No family is perfect. Sometimes a child is mean or indifferent to parents’ needs as they age, while the others go out of their way to help. Though parents / aunts & uncles / grandparents may say they love all of their potential beneficiaries equally, the truth may be different. And (of course) there may be an obvious disincentive to leave the troubled beneficiary equal (if any) proceeds upon passing away. These clients tend to leave a lesser sum of money to the beneficiary in their Will, not realizing that the beneficiary may attack the Will, and line the pockets of a few attorneys and diminish the estate in the process.

There has been a good deal of discussion recently surrounding In Terrorem (also known as “No Contest”) Clauses in Wills. The thinking is that completely disinheriting a potential beneficiary will only incentivize himto dispute the Will throughout the Probate process. This leads to increased legal fees for the estate, delays in distributions, and consternation between family members. In theory, by giving a less-favored beneficiary a small bequest, then including a clause stating that any dispute raised by the beneficiary will nullify this bequest will save money on attorney fees. In short, the disgruntled beneficiary would rather take something over nothing and not want to “roll the dice” by pursuing court action.

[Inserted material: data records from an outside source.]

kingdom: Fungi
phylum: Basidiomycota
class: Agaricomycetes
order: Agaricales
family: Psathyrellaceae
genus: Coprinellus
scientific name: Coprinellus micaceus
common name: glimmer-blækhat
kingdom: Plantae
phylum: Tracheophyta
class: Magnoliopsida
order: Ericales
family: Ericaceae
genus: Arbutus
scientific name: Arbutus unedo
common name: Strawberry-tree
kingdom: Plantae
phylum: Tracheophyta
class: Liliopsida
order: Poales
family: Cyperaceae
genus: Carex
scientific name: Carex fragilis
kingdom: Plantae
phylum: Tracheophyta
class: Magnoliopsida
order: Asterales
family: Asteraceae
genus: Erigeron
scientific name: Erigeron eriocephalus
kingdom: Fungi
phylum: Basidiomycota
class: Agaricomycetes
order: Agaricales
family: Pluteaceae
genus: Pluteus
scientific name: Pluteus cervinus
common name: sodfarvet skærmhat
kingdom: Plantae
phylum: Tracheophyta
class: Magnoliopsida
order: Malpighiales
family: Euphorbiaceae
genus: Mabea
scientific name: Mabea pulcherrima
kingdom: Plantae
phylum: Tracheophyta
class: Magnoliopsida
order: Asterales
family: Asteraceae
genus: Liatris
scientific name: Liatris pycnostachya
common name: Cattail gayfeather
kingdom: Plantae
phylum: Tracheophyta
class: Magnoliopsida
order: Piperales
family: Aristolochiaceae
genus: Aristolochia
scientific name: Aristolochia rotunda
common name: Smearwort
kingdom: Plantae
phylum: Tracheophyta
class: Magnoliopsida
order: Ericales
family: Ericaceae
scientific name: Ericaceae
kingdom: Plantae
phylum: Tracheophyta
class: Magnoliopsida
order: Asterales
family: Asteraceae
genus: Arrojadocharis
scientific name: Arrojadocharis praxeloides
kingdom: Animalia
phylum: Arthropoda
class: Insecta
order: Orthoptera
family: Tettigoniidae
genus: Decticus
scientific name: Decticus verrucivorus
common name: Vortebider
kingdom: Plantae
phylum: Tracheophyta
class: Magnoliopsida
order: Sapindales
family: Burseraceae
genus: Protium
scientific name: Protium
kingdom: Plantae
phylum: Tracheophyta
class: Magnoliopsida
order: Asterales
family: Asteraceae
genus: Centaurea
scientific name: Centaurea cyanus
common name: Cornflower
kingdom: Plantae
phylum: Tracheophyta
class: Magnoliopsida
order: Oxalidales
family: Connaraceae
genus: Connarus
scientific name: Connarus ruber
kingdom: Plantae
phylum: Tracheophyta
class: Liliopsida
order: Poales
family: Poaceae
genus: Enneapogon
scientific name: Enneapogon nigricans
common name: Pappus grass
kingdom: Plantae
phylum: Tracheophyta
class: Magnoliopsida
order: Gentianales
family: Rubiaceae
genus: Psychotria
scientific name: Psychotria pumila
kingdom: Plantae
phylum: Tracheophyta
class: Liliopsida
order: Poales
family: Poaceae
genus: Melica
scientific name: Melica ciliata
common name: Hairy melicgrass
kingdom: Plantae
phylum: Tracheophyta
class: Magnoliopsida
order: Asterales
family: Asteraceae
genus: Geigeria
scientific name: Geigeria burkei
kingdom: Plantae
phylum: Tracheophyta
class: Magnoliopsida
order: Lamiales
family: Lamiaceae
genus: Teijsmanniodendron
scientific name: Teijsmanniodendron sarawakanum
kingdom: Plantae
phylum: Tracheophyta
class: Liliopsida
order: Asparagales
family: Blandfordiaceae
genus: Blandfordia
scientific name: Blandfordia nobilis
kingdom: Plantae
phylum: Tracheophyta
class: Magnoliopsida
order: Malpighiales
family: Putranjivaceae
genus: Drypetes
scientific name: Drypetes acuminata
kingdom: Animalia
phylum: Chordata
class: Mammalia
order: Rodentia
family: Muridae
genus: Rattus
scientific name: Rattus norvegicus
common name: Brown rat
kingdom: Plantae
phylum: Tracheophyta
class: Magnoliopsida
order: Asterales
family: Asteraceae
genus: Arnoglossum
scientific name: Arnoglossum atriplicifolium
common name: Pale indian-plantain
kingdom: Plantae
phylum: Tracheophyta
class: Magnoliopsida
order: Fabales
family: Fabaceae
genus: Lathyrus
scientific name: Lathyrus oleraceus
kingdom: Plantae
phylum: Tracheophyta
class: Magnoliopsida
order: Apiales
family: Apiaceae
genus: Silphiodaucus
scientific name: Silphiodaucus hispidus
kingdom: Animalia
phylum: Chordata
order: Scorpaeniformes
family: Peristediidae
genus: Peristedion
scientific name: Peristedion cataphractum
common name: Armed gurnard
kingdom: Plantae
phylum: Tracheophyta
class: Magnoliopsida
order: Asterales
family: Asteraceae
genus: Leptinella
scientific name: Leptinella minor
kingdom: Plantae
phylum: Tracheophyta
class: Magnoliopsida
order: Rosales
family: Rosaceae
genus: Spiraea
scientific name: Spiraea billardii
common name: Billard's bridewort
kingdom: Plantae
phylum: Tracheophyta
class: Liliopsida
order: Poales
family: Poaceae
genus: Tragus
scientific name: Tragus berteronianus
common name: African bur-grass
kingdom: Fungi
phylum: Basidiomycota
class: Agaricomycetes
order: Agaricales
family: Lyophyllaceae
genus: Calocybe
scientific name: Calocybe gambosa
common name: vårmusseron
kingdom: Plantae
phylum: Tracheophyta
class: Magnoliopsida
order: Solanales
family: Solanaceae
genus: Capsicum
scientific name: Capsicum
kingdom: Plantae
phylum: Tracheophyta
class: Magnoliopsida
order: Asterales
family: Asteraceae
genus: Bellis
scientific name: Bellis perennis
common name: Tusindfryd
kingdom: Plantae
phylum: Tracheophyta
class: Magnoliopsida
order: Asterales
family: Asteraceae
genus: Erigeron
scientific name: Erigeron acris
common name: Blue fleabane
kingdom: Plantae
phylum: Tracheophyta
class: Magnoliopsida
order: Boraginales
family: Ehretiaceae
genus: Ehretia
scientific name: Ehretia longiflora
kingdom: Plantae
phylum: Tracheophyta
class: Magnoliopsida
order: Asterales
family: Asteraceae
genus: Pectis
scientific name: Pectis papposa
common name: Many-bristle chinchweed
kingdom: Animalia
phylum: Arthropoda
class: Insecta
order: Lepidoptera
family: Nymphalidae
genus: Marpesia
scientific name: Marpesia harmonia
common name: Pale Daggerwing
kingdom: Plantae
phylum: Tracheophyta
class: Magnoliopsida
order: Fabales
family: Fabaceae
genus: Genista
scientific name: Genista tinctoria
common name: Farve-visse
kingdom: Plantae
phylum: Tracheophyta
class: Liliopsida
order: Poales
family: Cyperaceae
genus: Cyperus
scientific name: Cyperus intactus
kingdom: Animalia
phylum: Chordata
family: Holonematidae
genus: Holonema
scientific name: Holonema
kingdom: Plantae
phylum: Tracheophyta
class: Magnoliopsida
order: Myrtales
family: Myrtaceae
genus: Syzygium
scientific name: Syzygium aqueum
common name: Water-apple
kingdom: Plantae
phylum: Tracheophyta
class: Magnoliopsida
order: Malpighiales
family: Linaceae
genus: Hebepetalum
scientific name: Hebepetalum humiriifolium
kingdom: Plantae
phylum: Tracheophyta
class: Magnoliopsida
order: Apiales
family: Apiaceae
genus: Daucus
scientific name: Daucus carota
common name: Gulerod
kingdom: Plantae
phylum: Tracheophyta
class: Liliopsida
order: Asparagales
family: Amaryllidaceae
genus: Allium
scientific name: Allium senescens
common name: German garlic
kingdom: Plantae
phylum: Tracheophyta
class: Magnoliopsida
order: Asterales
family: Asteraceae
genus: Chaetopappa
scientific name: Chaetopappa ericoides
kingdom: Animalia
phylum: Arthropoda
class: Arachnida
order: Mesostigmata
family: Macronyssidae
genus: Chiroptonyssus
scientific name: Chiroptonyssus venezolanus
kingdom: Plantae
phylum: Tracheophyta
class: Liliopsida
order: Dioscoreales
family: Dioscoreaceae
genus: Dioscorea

First, a few New York cases have come out which have significantly diminished the power of In Terrorem clauses. It should also be noted that these clauses are not effective as to court proceedings where the Will is examined and potentially nullified (“1404 Examinations”), as those proceedings question whether the Will with the In Terrorem Clause is even valid (and the bulk of the funding for this examination is paid for at the estate’s expense). Therefore, the thinking that a No Contest clause can save funds on estate fees may be at least somewhat of a fallacy.

These facts aside, seasoned estate planners continue to utilize In Terrorem Clauses. The disgruntled beneficiary will have to rely on his own funds to retain legal assistance, and will often face an estate with enough assets to outspend him. An unrepresented party may be scared off enough not to pursue an action. There may also be a chance that the clause is upheld, and the disgruntled beneficiary “loses” the toss of the dice.

Of course, the only way the “stick” of the In Terrorem will be upheld is if the “carrot” of the bequest is large enough. The right amount to leave the disfavored beneficiary is often the hardest question to answer: Is the beneficiary docile enough to let the unequal distribution stand? Are they financially compromised to the extent that they can’t afford legal representation, or desperate enough that they will accept anything? These and other factors should be weighed in assessing how large the bequest should be in order to give the No Contest clause the “teeth” it needs to have effect.